Contrary to popular opinion, migrating your SQL Server data to the cloud does not begin when the weather turns colder and your servers take off and fly south for the winter. (Apologies – that will be the first and hopefully last lame joke in this blog!) This migration journey truly starts when the decision is made to migrate your data. As data professionals, we should be a part of that decision but, if we’re not, it is incumbent on us to understand the factors that went into that decision so we best position the migration project for success.
My intention is for this blog series to walk you through every step of the migration process, from the initial decision all the way to validating the success of the migration. I’m also hoping that by publishing the first one I’m publicly committing myself to the entire series – check back in a few months to see if that turned out to be correct or not!

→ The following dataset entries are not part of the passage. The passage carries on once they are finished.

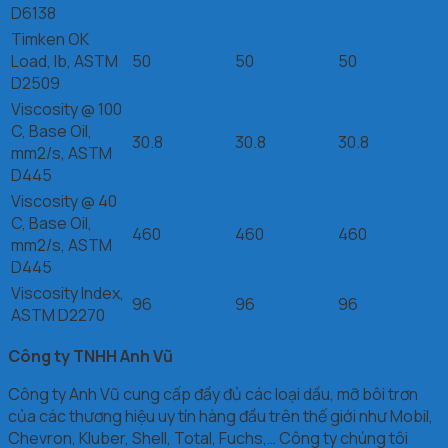
D6138
Timken OK
Load, lb, ASTM
50
50
50
D2509
Viscosity @ 100
C, Base Oil,
30.8
30.8
30.8
mm2/s, ASTM
D445
Viscosity @ 40
C, Base Oil,
460
460
460
mm2/s, ASTM
D445
Viscosity Index,
96
96
96
ASTM D2270
Công ty TNHH Anh Vũ
Công ty Anh Vũ cung cấp đầy đủ các loại dầu, mỡ bôi trơn
của các thương hiệu uy tín hàng đầu trên thế giới như Mobil,
Chevron, Kluber, Shell, Total, Fuchs,… Công ty chúng tôi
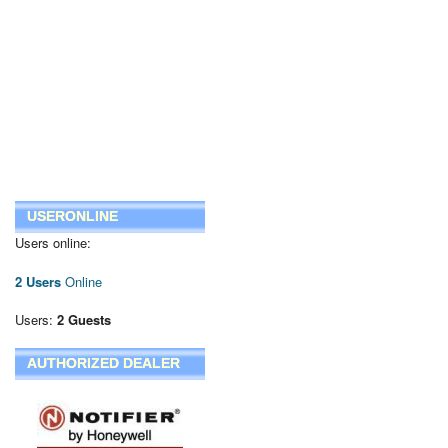
USERONLINE
Users online:
2 Users
Online
Users:
2 Guests
AUTHORIZED DEALER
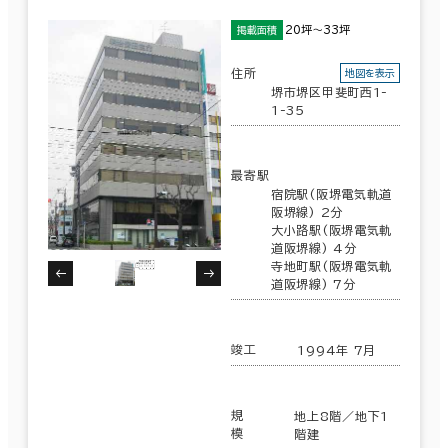
20坪～33坪
掲載面積
住所
地図を表示
堺市堺区甲斐町西1-
1-35
最寄駅
宿院駅(阪堺電気軌道
阪堺線) 2分
大小路駅(阪堺電気軌
道阪堺線) 4分
寺地町駅(阪堺電気軌
道阪堺線) 7分
竣工
1994年 7月
規
地上8階／地下1
模
階建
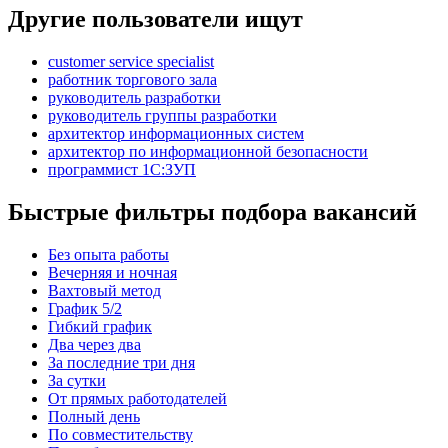
Другие пользователи ищут
customer service specialist
работник торгового зала
руководитель разработки
руководитель группы разработки
архитектор информационных систем
архитектор по информационной безопасности
программист 1С:ЗУП
Быстрые фильтры подбора вакансий
Без опыта работы
Вечерняя и ночная
Вахтовый метод
График 5/2
Гибкий график
Два через два
За последние три дня
За сутки
От прямых работодателей
Полный день
По совместительству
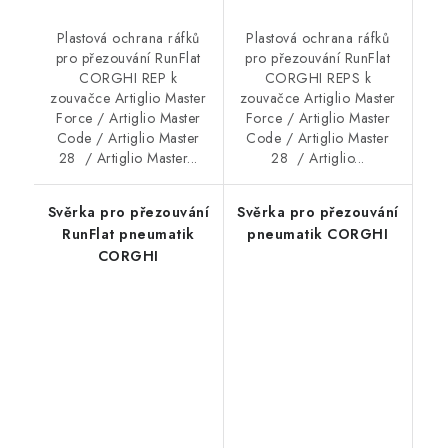
Plastová ochrana ráfků
Plastová ochrana ráfků
pro přezouvání RunFlat
pro přezouvání RunFlat
CORGHI REP k
CORGHI REPS k
zouvačce Artiglio Master
zouvačce Artiglio Master
Force / Artiglio Master
Force / Artiglio Master
Code / Artiglio Master
Code / Artiglio Master
28 / Artiglio Master...
28 / Artiglio...
Svěrka pro přezouvání
Svěrka pro přezouvání
RunFlat pneumatik
pneumatik CORGHI
CORGHI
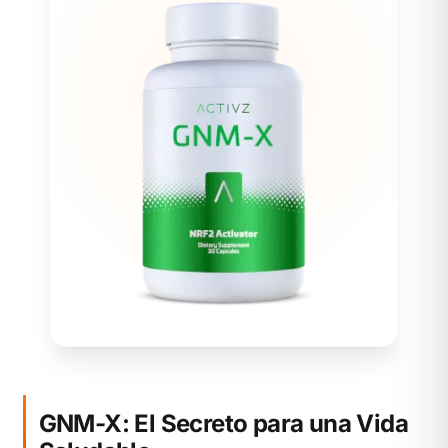
GNM-X: El Secreto para una Vida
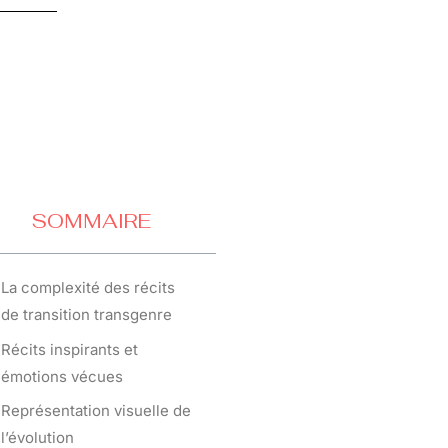
SOMMAIRE
La complexité des récits
de transition transgenre
Récits inspirants et
émotions vécues
Représentation visuelle de
l’évolution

Given my experience as a consultant, there seem to be three main motivating factors for executives/managers to commit to migrating SQL Server data to the cloud: 1) Perceived cost savings, 2) reducing CapEx by shutting datacenters, and 3) wanting to hop on a current trend. It is critical for the data professionals who will be involved in the move to understand which of those factors drove the decision because it may change our goals for the migration and the design decisions that drive us towards those goals. Before we get into the tech and the tools of the migration process, we need to understand the politics that brought us to this point.

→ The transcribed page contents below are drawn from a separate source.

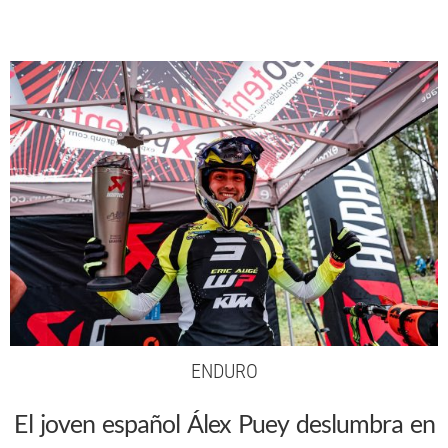
ENDURO
El joven español Álex Puey deslumbra en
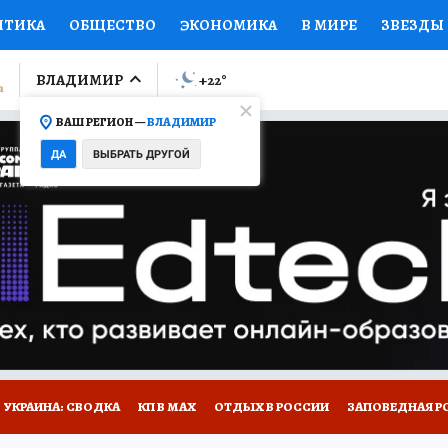
ИТИКА
ОБЩЕСТВО
ЭКОНОМИКА
В МИРЕ
ЗВЕЗДЫ
ЛУМНИСТЫ
ПРОИСШЕСТВИЯ
НАЦИОНАЛЬНЫЕ ПРОЕК
ВЛАДИМИР
+22
°
ВАШ РЕГИОН —
ВЛАДИМИР
Ы
ОТКРЫВАЕМ МИР
Я ЗНАЮ
СЕМЬЯ
ЖЕНСКИЕ СЕ
ДА
ВЫБРАТЬ ДРУГОЙ
ПРОМОКОДЫ
СЕРИАЛЫ
СПЕЦПРОЕКТЫ
ДЕФИЦИТ
ВИЗОР
КОЛЛЕКЦИИ
КОНКУРСЫ
РАБОТА У НАС
ГИ
НА САЙТЕ
СПЕЦПРОЕКТЫ КП-ВЛАДИМИР
УКРАИНА: СВОДКА
КП В МАХ
ОТДЫХ В РОССИИ
ЗАПОВЕДНАЯ Р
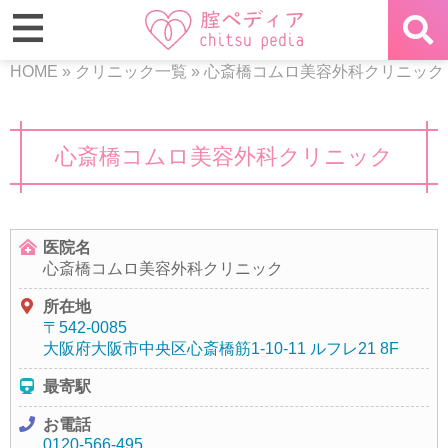
HOME
»
クリニック一覧
»
心斎橋コムロ美容外科クリニック
心斎橋コムロ美容外科クリニック
医院名
心斎橋コムロ美容外科クリニック
所在地
〒542-0085
大阪府大阪市中央区心斎橋筋1-10-11 ルフレ21 8F
最寄駅
お電話
0120-566-495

We will examine each of these three motivating factors in depth in future blogs, but for the today’s initial installment of this series I’ll leave you with straightforward (and hopefully simple) advice. Resist the urge to dive directly into the tech and tools of the migration at the very start. Start slowly (it’s counter-intuitive, I know). Ask questions about the decision-making process, listen to the answers thoughtfully, and record some goals for the project. Review those goals throughout the project to ensure that the technical decisions you are making are driving you towards those goals.